Cost-Effectiveness of Managing Tuberculosis Outbreaks
The basic case reproduction number, R0, is a ready-made epidemiological tool for relating effort and reward in the management of outbreaks. R0 is the average number of secondary cases generated by a primary case introduced into a previously uninfected population (Anderson and May 1991). No country is presently free of TB, but some countries have recently suffered "epidemic" increases in incidence from previously low levels. The algebraic expression of R0 for TB reveals how the various components of a disease's natural history and the different kinds of intervention interact with each other to influence transmission and the generation of new cases (online annex 4). For example, the cost-effectiveness of chemotherapy per M. tuberculosis generation is C/E = PSigmaTau/epsilonR0, where Tau is the number of TB patients treated per prevalent case per unit time, and Sigma is the proportion of new cases that is infectious.
The biggest resurgences of TB in recent history have been driven by the spread of HIV in Africa and are linked to the rise of drug resistance in former Soviet republics; this analysis is confined to interventions associated with these two phenomena (figure 16.2; online annex 6). Indeed, in this study, interventions related to TB with HIV are considered only in the epidemic context.
[Figure
16.2]
If multidrug-resistant strains of M. tuberculosis are assumed to have the same intrinsic transmissibility and pathogenicity as drug-susceptible strains, and given the spread of MDR-TB as an independent epidemic (Dye and Williams 2000), then treatment of MDR-TB with a standard regimen including second-line drugs is more costly per DALY gained than treatment of fully susceptible disease in Sub-Saharan Africa, but it is marginally less costly than TLTI (with an x-ray screen) over most rates of case detection and treatment (online annex 6). For example, at the fixed rate of treatment used to generate figure 16.2, treatment of MDR-TB with a standard regimen costs US$91 to US$846 per DALY gained, depending on the region, as compared with US$6 to US$31 for the treatment of drug-susceptible TB. The treatment of MDR-TB with regimens tailored to the resistance patterns of individual patients is more costly but also more efficacious than standardized treatment for MDR-TB and, therefore, almost equally cost-effective under this set of assumptions.

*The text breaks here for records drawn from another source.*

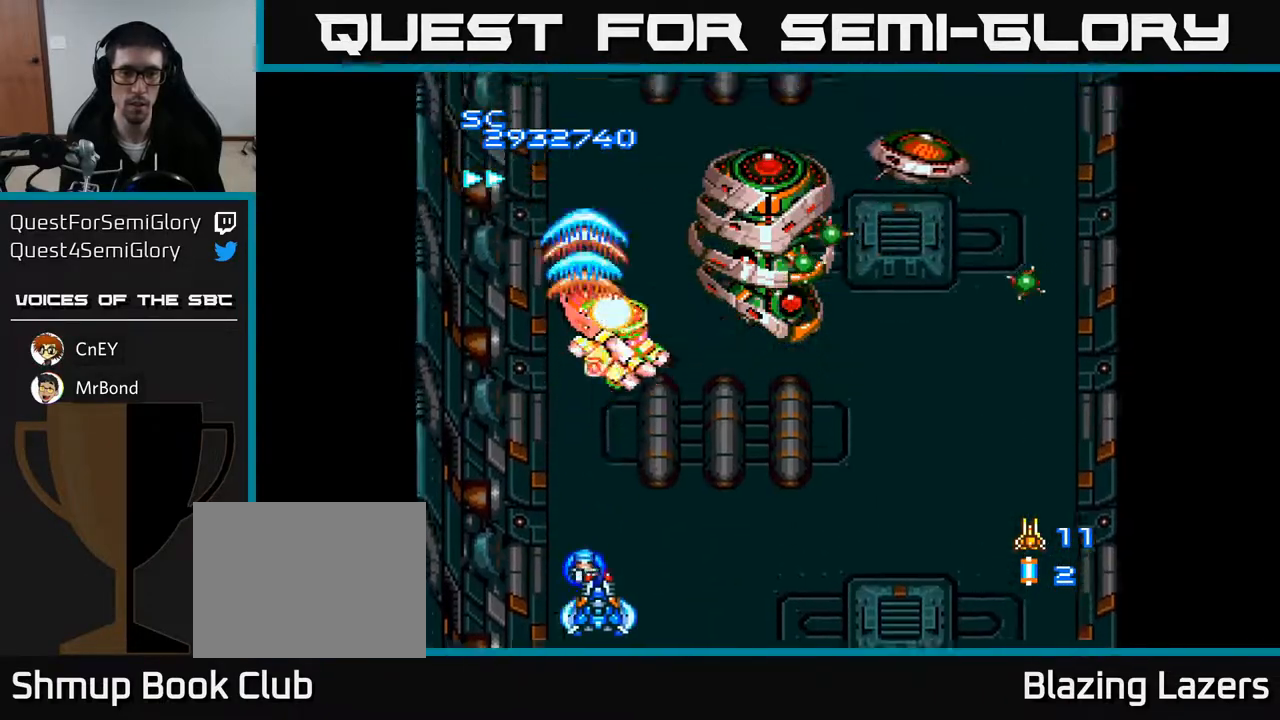
{"buttons": ["A", "DPAD_RIGHT"], "right_stick": "center", "events": []}
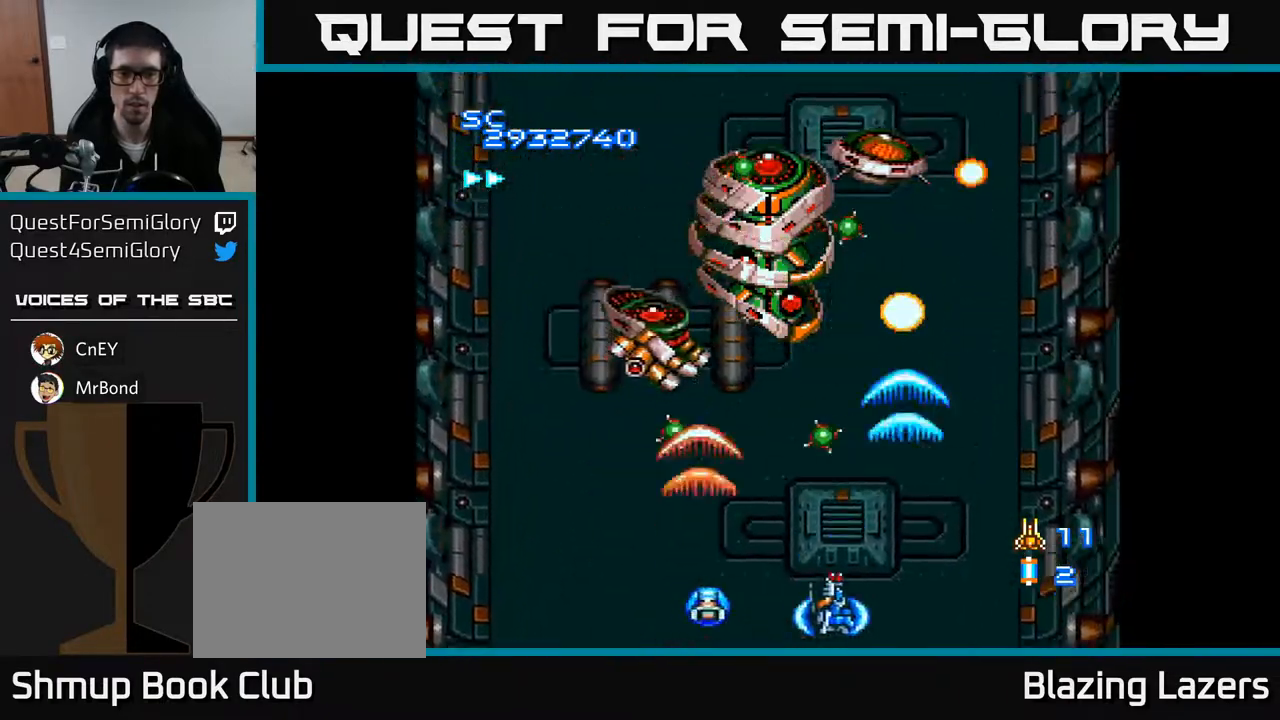
{"buttons": ["A", "DPAD_LEFT"], "right_stick": "center", "events": [[100, "DPAD_RIGHT", "up"], [133, "DPAD_LEFT", "down"], [317, "DPAD_UP", "down"], [367, "DPAD_LEFT", "up"], [500, "DPAD_LEFT", "down"], [500, "DPAD_UP", "up"]]}
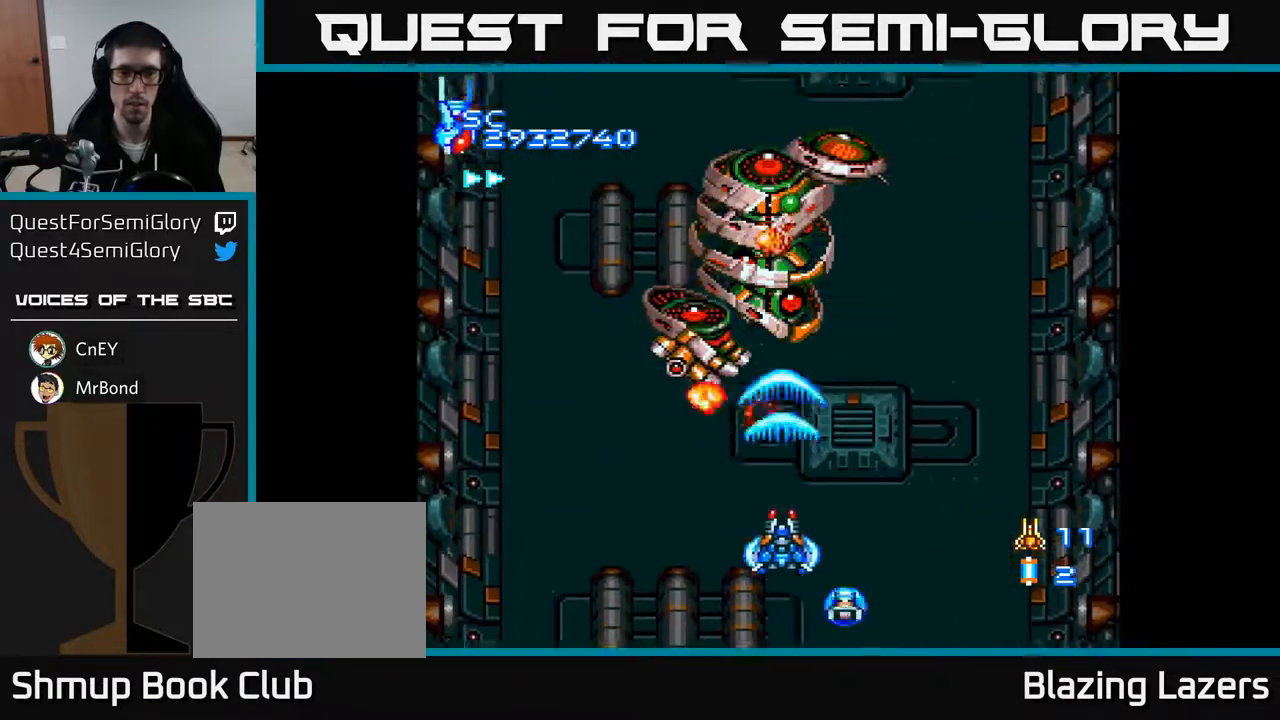
{"buttons": ["A", "DPAD_LEFT"], "right_stick": "center", "events": [[50, "DPAD_DOWN", "down"], [83, "DPAD_LEFT", "up"], [383, "DPAD_LEFT", "down"], [400, "DPAD_DOWN", "up"]]}
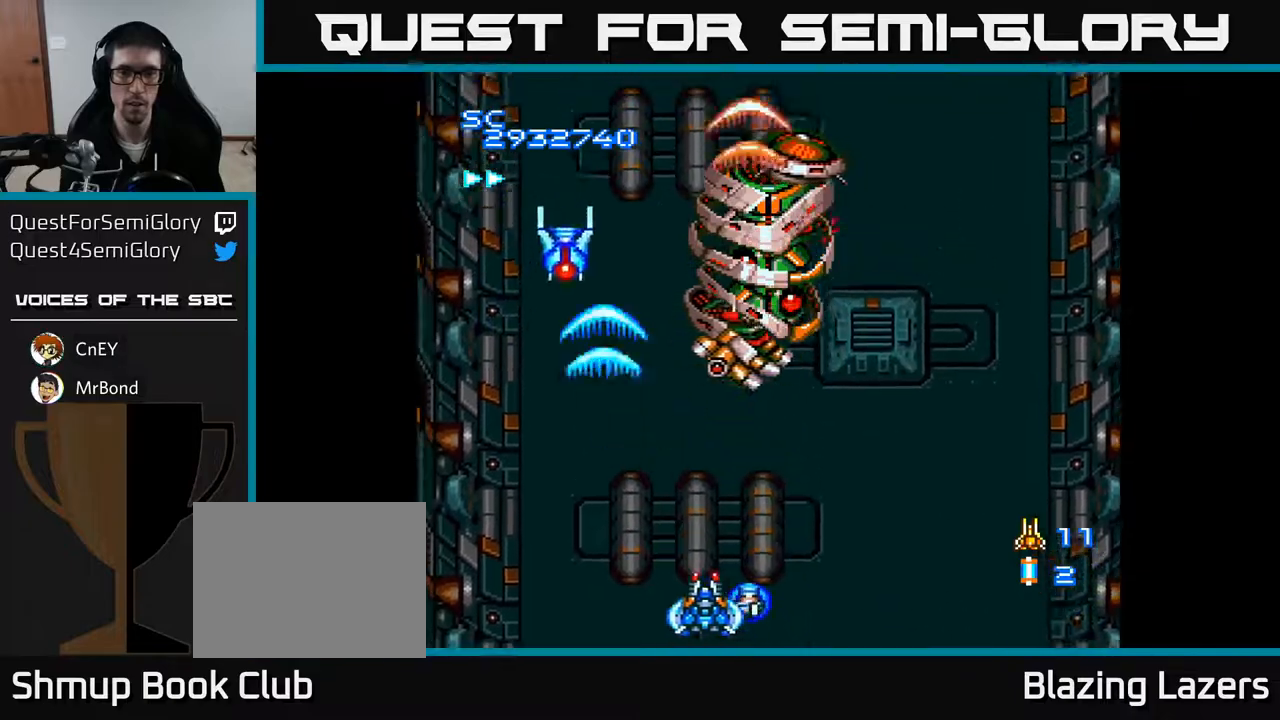
{"buttons": ["A", "DPAD_RIGHT"], "right_stick": "center", "events": [[50, "DPAD_UP", "down"], [217, "DPAD_LEFT", "up"], [217, "DPAD_UP", "up"], [250, "DPAD_DOWN", "down"], [250, "DPAD_RIGHT", "down"], [317, "DPAD_DOWN", "up"]]}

TB patients infected with HIV are more costly to treat per DALY gained than HIV-negative patients, either without anti-retroviral therapy (low cost, short life expectancy) or with such therapy (high cost, long life expectancy). TLTI is a more attractive option for the management of epidemic TB than for endemic TB (compare figures 16.1 and 16.2), because during an outbreak, TLTI is directed at recent rather than remote infection. TLTI is even more cost-effective in the control of TB and HIV coinfection, because it prevents the rapid breakdown to active disease caused by immunodeficiency.
These results are indicative rather than definitive, because the calculations assume, among other things, that HIV-infected populations exist in isolation; in reality, HIV-infected people also acquire TB infection from TB patients who are not infected with HIV. Neither does this analysis address all the important questions about managing outbreaks of drug-resistant or HIV-related TB. Fuller investigations should assess, for example, the benefits to whole populations of giving antiretroviral therapy to HIV-infected individuals before they develop TB and of investing in DOTS to prevent multidrug-resistant epidemics from arising in the first place.